The consequences of that: France has debts of 113 percent,
Spain of 118 percent, Portugal of 127 percent, Italy of 150 percent and Greece
of 193 percent of gross domestic product. Wise heads in the Center for European
Policy and at the Bundesbank state: Many members have never made the debts rule
their own. Hundreds of violations have been committed by the states. That is
around half of all possible treaty violations. The organs of the EU have
imposed not one sanction – in regards this number of violations, ladies and
gentlemen.
The CDU motion describes in numeral 1, letter a, a correct
goal and it names many correct specific requirements, possibly in letters b to
f. Yet it will surely find no majority in this house; it does not concern us.
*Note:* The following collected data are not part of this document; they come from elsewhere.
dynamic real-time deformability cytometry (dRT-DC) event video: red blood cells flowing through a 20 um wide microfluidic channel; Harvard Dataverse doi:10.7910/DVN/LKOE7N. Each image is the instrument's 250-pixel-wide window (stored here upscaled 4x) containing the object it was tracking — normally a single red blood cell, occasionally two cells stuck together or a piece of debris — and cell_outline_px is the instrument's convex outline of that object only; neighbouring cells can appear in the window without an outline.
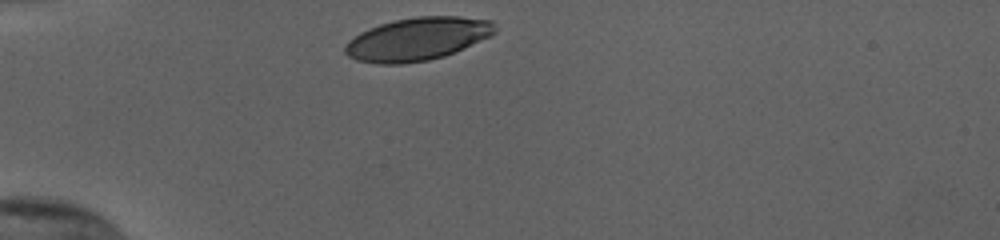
{"species": "human", "species_latin": "Homo sapiens", "temperature_condition": "cold", "stored_images_in_passage": 30, "camera_frame_rate_fps": 3000, "um_per_image_px": 0.085, "donor": {"sex": "female"}, "frame": {"image": 1, "passage_image": 1, "time_ms": 0.0, "image_size_px": [1000, 240], "cell_outline_px": [[496, 32], [492, 36], [444, 56], [428, 60], [400, 64], [376, 64], [356, 60], [348, 56], [344, 52], [344, 48], [348, 40], [360, 32], [380, 24], [396, 20], [416, 16], [460, 16], [492, 20], [496, 24]], "centroid_in_image_um": [35.5, 3.31], "position_along_channel_um": 49.5, "area_um2": 37.69}}
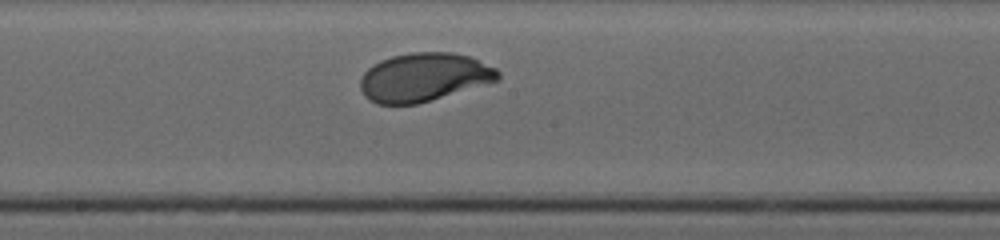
{"frame": {"image": 2, "passage_image": 16, "time_ms": 5.0, "image_size_px": [1000, 240], "cell_outline_px": [[500, 80], [416, 104], [376, 104], [368, 100], [364, 96], [360, 88], [360, 80], [364, 72], [368, 68], [380, 60], [392, 56], [412, 52], [452, 52], [468, 56], [496, 68], [500, 72]], "centroid_in_image_um": [36.01, 6.56], "position_along_channel_um": 212.2, "area_um2": 38.84}}
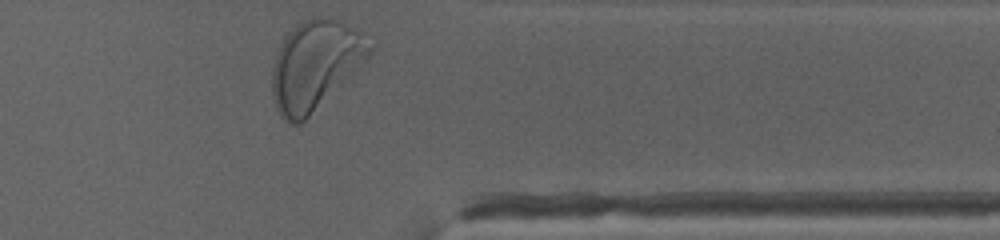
{"frame": {"image": 3, "passage_image": 30, "time_ms": 9.667, "image_size_px": [1000, 240], "cell_outline_px": [[376, 44], [368, 60], [360, 68], [300, 124], [288, 124], [280, 116], [276, 108], [272, 96], [272, 68], [276, 48], [288, 32], [296, 24], [312, 16], [332, 20], [344, 24], [364, 32], [376, 40]], "centroid_in_image_um": [26.82, 5.52], "position_along_channel_um": 384.6, "area_um2": 51.44}, "authors_computed_cell_mechanics": {"area_um2": 38.8705, "velocity_mm_per_s": 3.7969, "shape_relaxation_time_tau1_ms": 3.1177, "shape_relaxation_time_tau2_ms": null, "deformation_change_tau1": 0.1762, "deformation_change_tau2": null}}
If it were found, it would not be enforceable in the EU. If it were enforceable
in the EU, a majority of the member states would not adhere to it. That is your
problem.
France, Italy and their retinue in southern Europe, which
have a broad majority in all organs of the EU, from the Commission through the
ECB to the EuGH [European High Court], because for example Cyprus and Malta have
the same vote weight as Germany and the Netherlands, want the opposite of what
the CDU motion wants. All of the “Club Med” states want the debts union and we
are thereby at the crux of the matter.
At the beginning of the 90s, Mitterand spoke of the D-Mark
as the Germans’ atom bomb. He said to Margaret Thatcher, I cite: Without a
common currency, we are all, you and I, subject to the will of the Germans. – Therefore
were Lagarde, who was a French minister prior to her ECB office, and Trichet,
who previously was counselor to Giscard d’Estaing, sent into the running – we have
left our candidates standing in the rain – and Draghi manages a limitless and
illegal state financing of Italy by means of the ECB. That is the neutrality of
the ECB for which you of the Union strongly stand, as you to this day write.
We thus have in Germany not only a migration policy, a
foreign and defense policy, an energy policy and a debts policy bankruptcy but
also a euro policy one. That is the result of the years-long policy of all
parties in this house. We therefore require a new one.